Cresci ouvindo histórias de pessoas que descobriram botijas. Sinceramente? Nunca conheci uma delas, pessoalmente. 
Romualdo Verniz, um sertanejo do Seridó, proprietário rural naquela região, se tornou um aficionado em descobrir uma botija na sua gleba rural. 
O cidadão só falava em botijas. Dizem que o homem cavou tanto, que a sua fazenda parecia um queijo suíço. 
Vivia apoquentando o juízo dos amigos com essa obsessão. 
Por isso, alguém resolveu pregar-lhe uma peça. 
Sabedor de que o fazendeiro gostava de pescar à noite num açude por trás da casa-sede da fazenda, foi justamente ali que o amigo lhe preparou a armadilha.   
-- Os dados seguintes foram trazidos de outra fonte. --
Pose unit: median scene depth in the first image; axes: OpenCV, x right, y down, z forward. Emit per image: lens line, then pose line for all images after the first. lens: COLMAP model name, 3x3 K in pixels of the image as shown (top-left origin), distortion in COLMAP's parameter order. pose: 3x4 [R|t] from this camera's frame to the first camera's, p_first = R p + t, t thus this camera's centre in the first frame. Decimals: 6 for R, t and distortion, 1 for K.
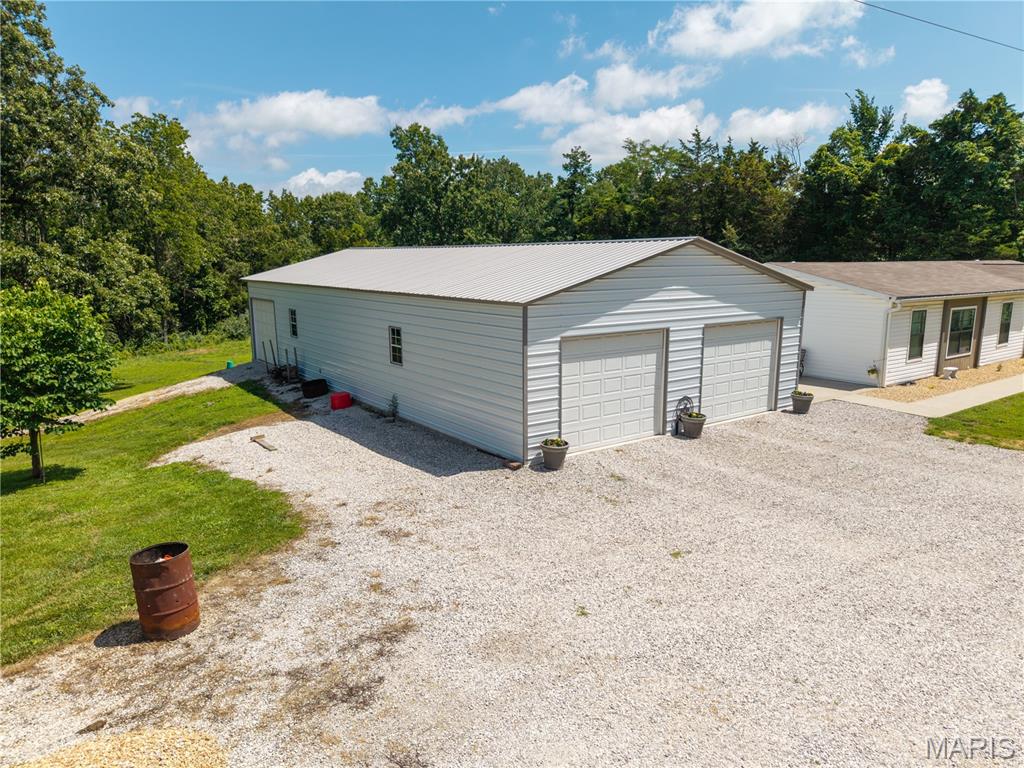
lens RADIAL K [[705.2, 0, 514.1], [0, 705.2, 384.2], [0, 0, 1]] dist [0.034029, -0.033186]
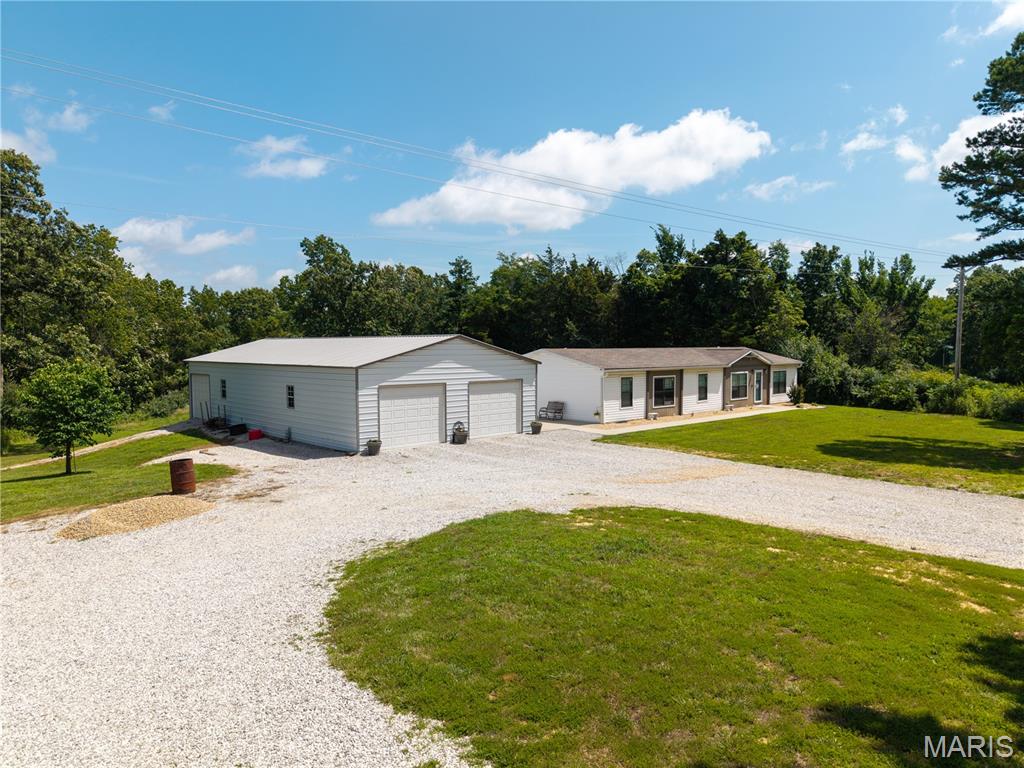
lens RADIAL K [[705.2, 0, 514.1], [0, 705.2, 384.2], [0, 0, 1]] dist [0.034029, -0.033186]
pose [[0.993765, -0.006939, 0.111277, 0.115177], [0.020648, 0.992252, -0.122518, 0.088944], [-0.109564, 0.124051, 0.986208, -0.478146]]
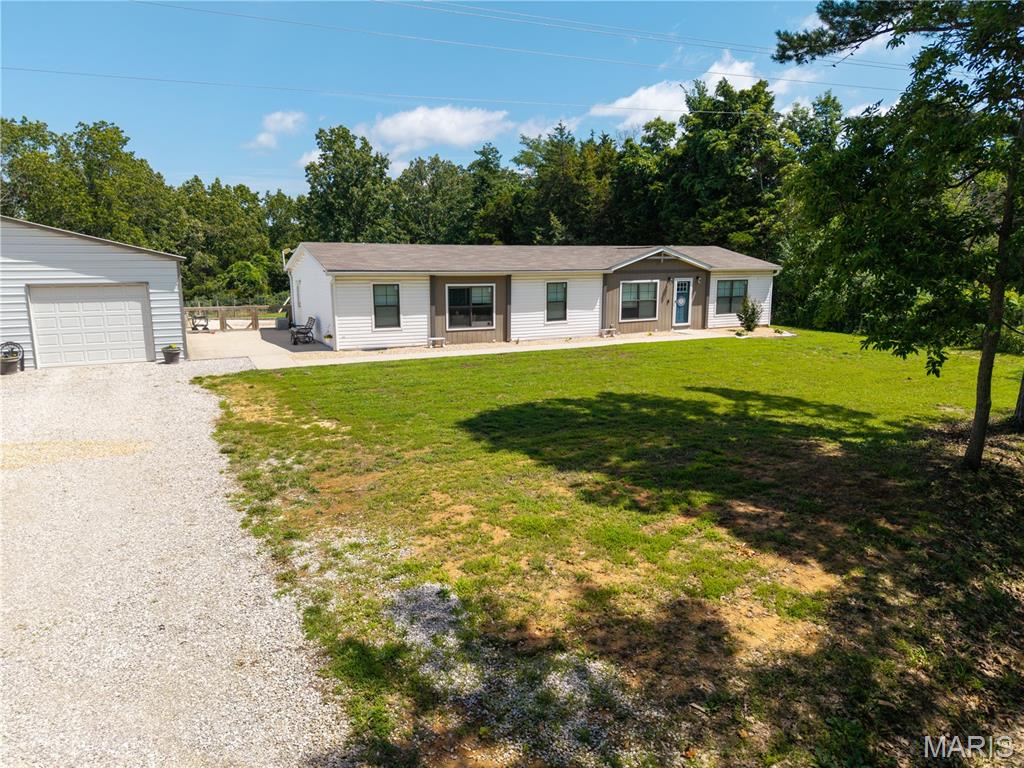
lens RADIAL K [[690.7, 0, 513.8], [0, 690.7, 383.4], [0, 0, 1]] dist [0.047862, -0.037225]
pose [[0.985689, 0.032564, -0.165401, 0.818997], [-0.031661, 0.999466, 0.008091, 0.032130], [0.165576, -0.002738, 0.986193, -0.039977]]
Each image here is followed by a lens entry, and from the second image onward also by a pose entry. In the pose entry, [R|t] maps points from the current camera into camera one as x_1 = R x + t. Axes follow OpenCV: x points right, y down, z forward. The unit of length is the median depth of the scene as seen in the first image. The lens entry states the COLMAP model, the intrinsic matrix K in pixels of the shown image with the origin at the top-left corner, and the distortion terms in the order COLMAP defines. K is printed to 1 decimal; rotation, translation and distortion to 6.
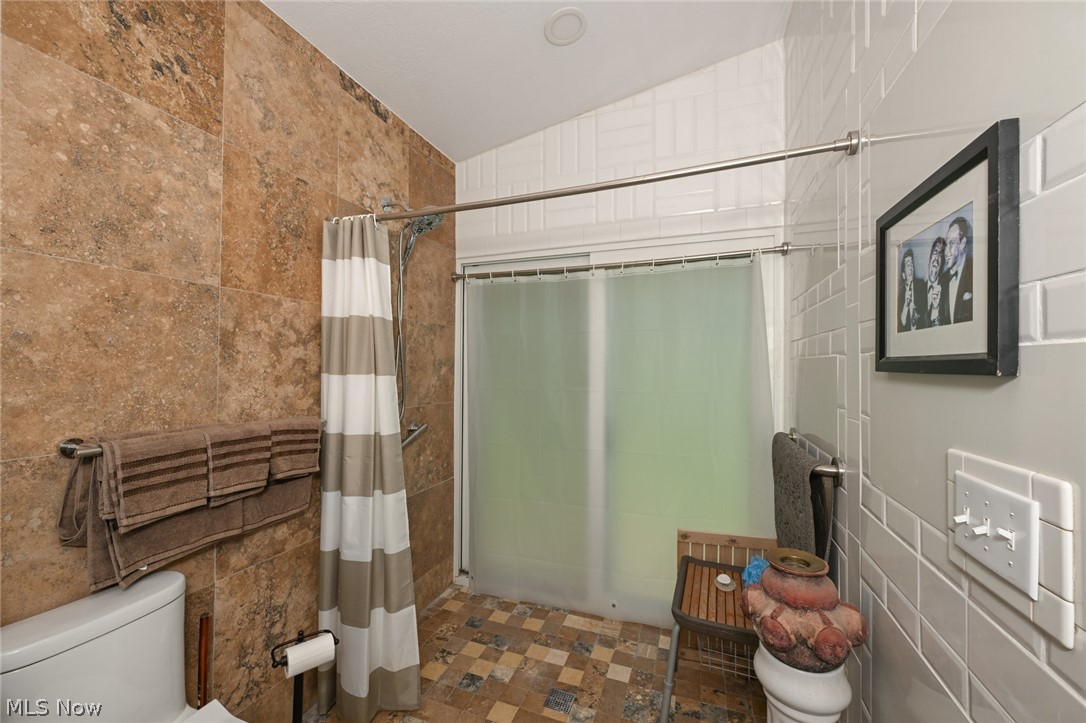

Numa linda noite de luar do sertão, estava o amante de botijas, sozinho e tranquilamente com a sua varinha de pescar dentro d’água, quando ouviu uma voz cavernosa e sepulcral, vinda não se sabe donde, perguntar:
– Romualdoooooo, você quer enricar? 
Não deu outra. O velho Romualdo pensou incontinente: 
“Valha-me Deus! As minhas preces foram ouvidas. Esta voz é de uma alma e vem me mostrar onde encontrar uma milionária botija”. 
Mesmo tremendo de temor, mas com o seu desejo superior ao medo, com a voz embargada de emoção, respondeu:
– Eu quero, alminha de Nossa Senhora!
O amigo, contendo-se para não rir, e ainda mantendo a voz do além-túmulo, disparou:
– Então, vá dar a bundaaaaaa!
Nesse momento, no caçador de botijas cessaram o nervosismo, a falta de ar e o formigamento nas juntas. Indignado com a falta de respeito ao caboclo macho que sempre foi, sertanejo fazedor de meninos e avô de vários netos, resolveu dar o troco, na mesma medida, àquela alma atrevida e mandou de volta:
– Vai dar tu, alma fresca!  
Moral da história: Naquela noite, a alma pegou o velho Romualdo “com a boca na botija”.